Bautista had also been working with former Blue Jays teammate Marcus Stroman. Back in January, Stroman tweeted, “My bro @JoeyBats19 is nasty on the mound. We been working working. All jokes aside, this man can pitch in a big league bullpen. I’ll put my word on it!”

In March, Passan added some details about Bautista, writing, “I’ve seen video of Jose Bautista throwing a bullpen session. Couldn’t tell the velocity, but one source said he can run his fastball up to 94. His slider had legitimate tilt — threw a short one and a bigger bender. @STR0 said in January he could pitch in a big league bullpen.” Stroman retweeted it, adding, “Facts!”

Stroman reiterated his feelings on Tuesday. He tweeted, “Since y’all thought I wasn’t being serious when I said it the first time…my bro @JoeyBats19could EASILY pitch in a big league bullpen. Easily. Sinker, slider, and changeup are MLB ready!” Stroman attached a video of Bautista throwing a slider, in which one can hear Stroman calling the pitch “nasty.”

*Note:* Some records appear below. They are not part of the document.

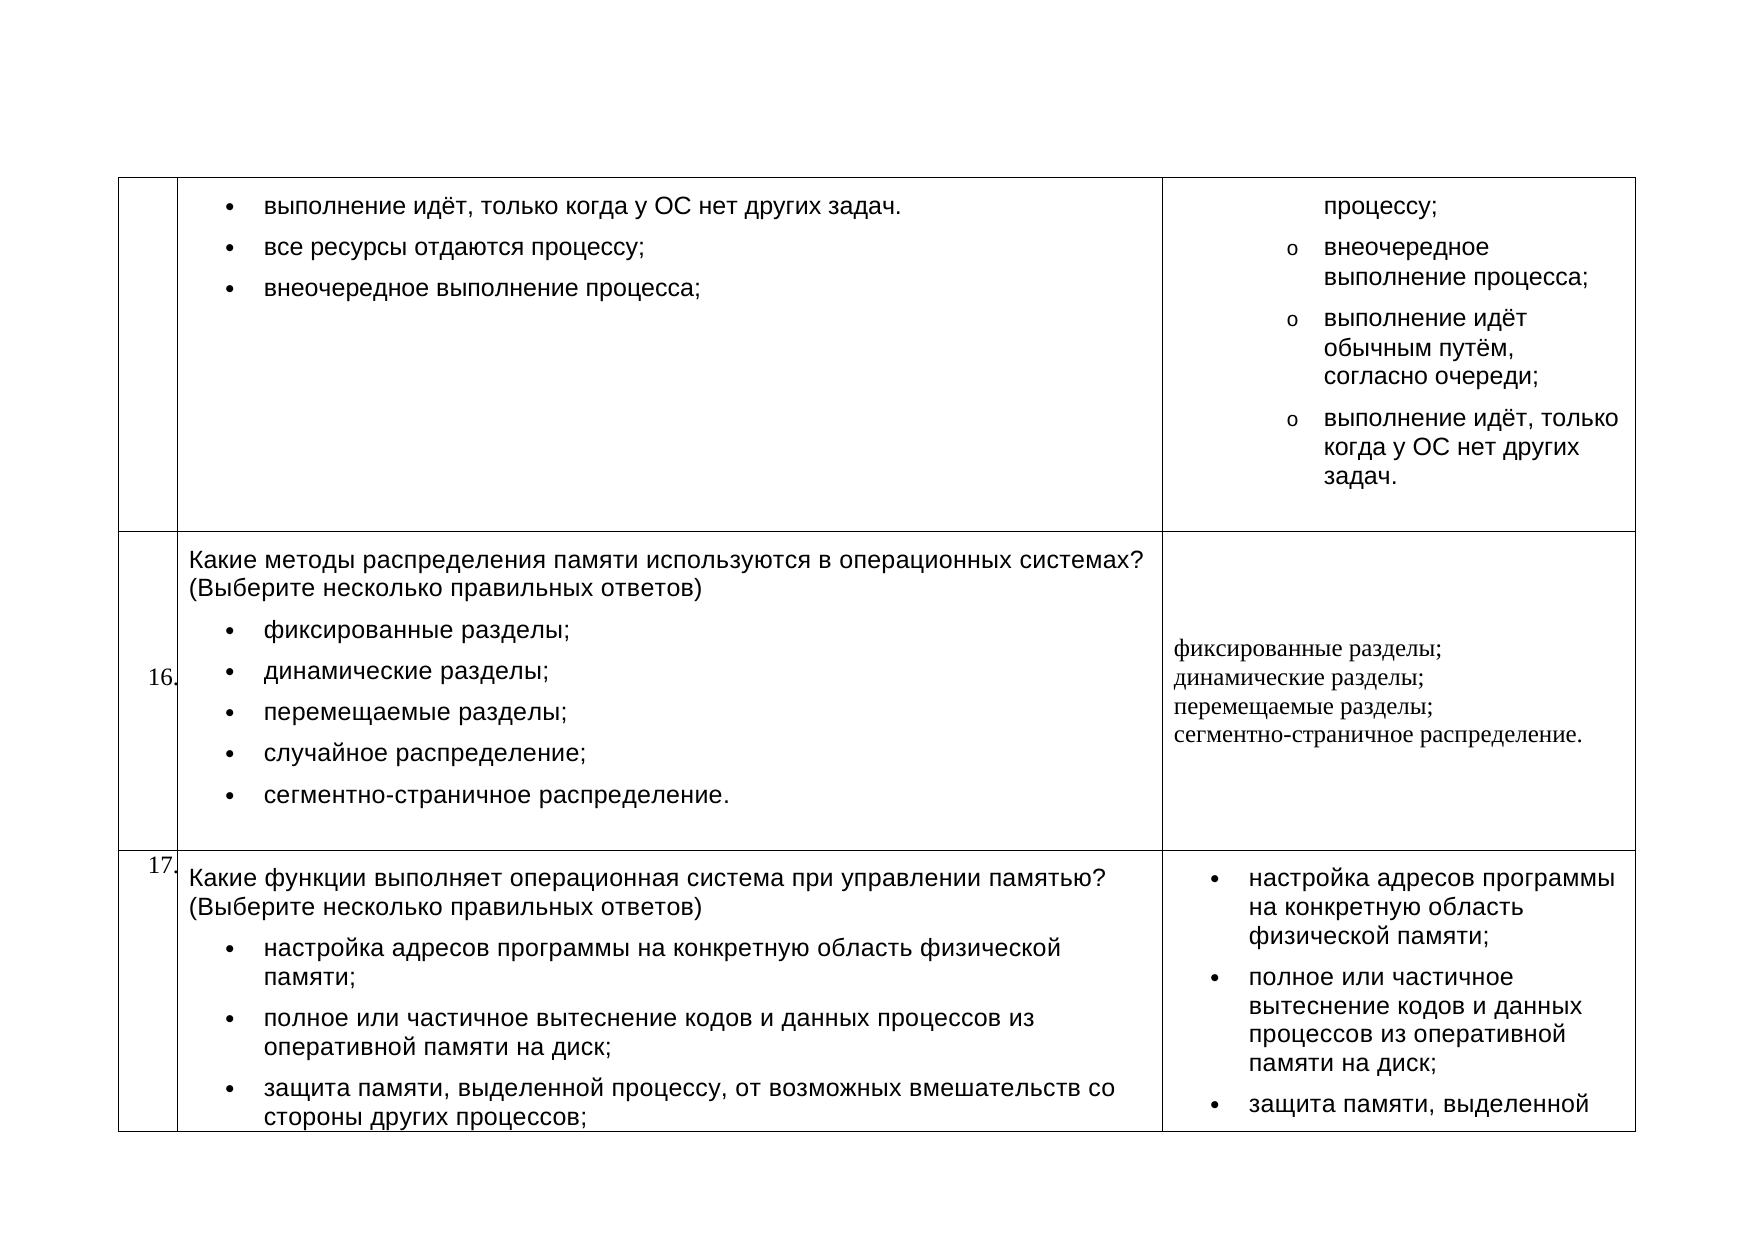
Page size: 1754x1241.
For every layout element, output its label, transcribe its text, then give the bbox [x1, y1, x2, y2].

table_cell [119, 178, 177, 531]
table_cell фиксированные разделы; динамические разделы; перемещаемые разделы; сегментно-страничное распределение. [1163, 532, 1635, 849]
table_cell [178, 851, 1162, 1131]
table_cell Какие методы распределения памяти используются в операционных системах? (Выберите несколько правильных ответов) фиксированные разделы; динамические разделы; перемещаемые разделы; случайное распределение; сегментно-страничное распределение. [178, 532, 1162, 849]
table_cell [1163, 178, 1635, 531]
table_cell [1163, 851, 1635, 1131]
table_cell [119, 851, 177, 1131]
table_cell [178, 178, 1162, 531]
table_cell [119, 532, 177, 849]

Stroman attached another video of Bautista throwing a glove-side sinker:

Replying to a fan, Stroman said Bautista’s body “is in better shape than 90-95% of the league.”

I am not a scout and won’t pretend to be one after watching two low-resolution videos. And Stroman’s hype is likely partially one friend attempting to uplift another. That being said, I’ve seen much worse from position players attempting to pitch. It’s a long shot, especially given his age, that Bautista will ever pitch in the majors, but it wouldn’t be surprising to see him get an opportunity to pitch in front of major league scouts.